Capitolo sesto. Tutti presenti

 

Spiando i nostri personaggi con Google Maps, ora li vedremmo convergere verso la via Nomentana. Anzi, li troveremmo già lì.

Chi a una fermata, chi passeggiando, chi perfino imbracciando un fucile. Tutti accomunati da un univoco quanto ambiguo destino.

Satif aveva raggiunto la fermata. Era stanchissimo.

Aveva camminato, comprato la benzina, camminato ancora, riempito la tanica, attaccato l’innesco, sempre camminato, comprato i biglietti dell’autobus, ricamminato un pochino e finalmente era giunto a destinazione. Andre era sfinito.

La Nomentana era splendente, in una forma ottimale. Gli immensi platani verdi la facevano da padrone, mascherando leggermente l’intensa attività antropica.

Mentre una schiera di taxi bianchi intasava le corsie preferenziali, infiniti motorini si alternavano ammucchiati, come stormi che si proteggono dai predatori.

Andre si accese gli ultimi due tiri di canna e si appoggiò al bordo della fermata. Viky lo fissava sconsolata. In cielo, un grande Airbus A380 passò basso puntando Fiumicino. Era così vicino che quasi si potevano leggere le scritte e i quattro enormi motori sovrastavano il rumore delle macchine.

«Hai visto che bestia?» disse Andre rivolgendosi a Conan.
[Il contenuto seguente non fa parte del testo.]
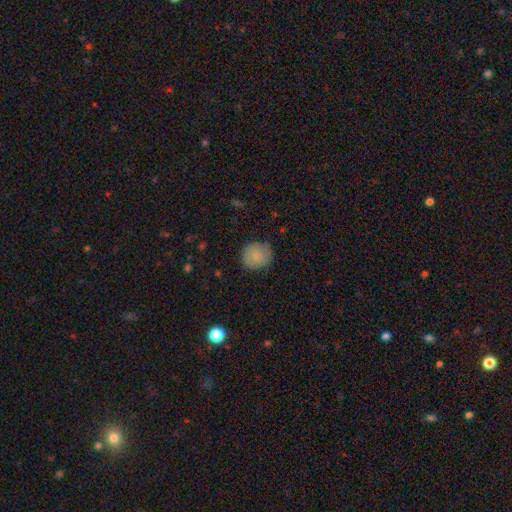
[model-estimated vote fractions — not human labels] Q: Smooth or featured?
A: smooth (83%); runner-up: featured or disk (9%)
Q: How rounded?
A: round (86%); runner-up: in between (13%)
Q: Merging?
A: none (78%); runner-up: minor disturbance (17%)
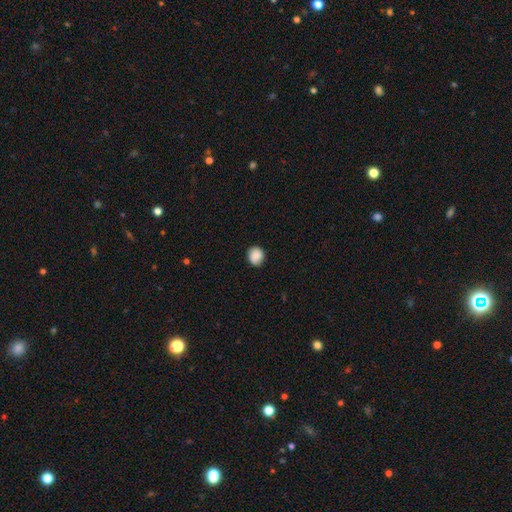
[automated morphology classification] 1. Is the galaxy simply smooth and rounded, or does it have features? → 84% smooth, 8% star or artifact, 8% featured or disk.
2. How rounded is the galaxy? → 79% round, 21% in between, 1% cigar-shaped.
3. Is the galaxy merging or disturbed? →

«Se non avessimo la nostra missione… mi piacerebbe volarci dentro, a uno di quei cosi» ribatté Conan, fissando la densa scia grigia che ancora si intravedeva nel cielo. Andre neanche rispose, abbassò lo sguardo e aprì Smezziamo sul telefonino. Non c’erano nuovi racconti. Intanto, diversi metri più a sud, Tiziano Farro canticchiava il suo capolavoro stando seduto alla fermata.

 

Le tue parole sono la mia malattia,

La mia fortuna che sei andata via,

Amore rosso fatti spazio tra la folla,

Devo addestrare i miei anticorpi per la guerra…

 

Quel testo gli sembrava una vera esplosione di emozioni. Lo aveva scritto in due battute separate. L’ispirazione e la prima bozza erano state partorite durante la pulizia dei denti del giovedì pomeriggio. A un certo punto, si era alzato di scatto e si era messo a scrivere le parole sul bavaglino per gli schizzi di placca che gli aveva messo l’igienista. Mentre il resto della canzone lo aveva completato durante un viaggio a Spoleto, organizzato per un’avventura selvaggia e spericolata, al TOP come non mai.

 

Intanto Nando aveva perso la brocca. Ormai nel loop da marcia su Roma, aveva abbandonato l’idea di impallinare il Pomata dalla distanza. Lo avrebbe invece affrontato in un corpo a corpo, raggiungendolo alla fermata e costringendolo ad arrendersi. Si era infilato in una camicia scura con diversi stemmi sulle tasche e, col fucile sotto braccio, aspettava l’ascensore fischiettando pezzi nostalgici. La vecchietta dell’appartamento accanto aprì la porta.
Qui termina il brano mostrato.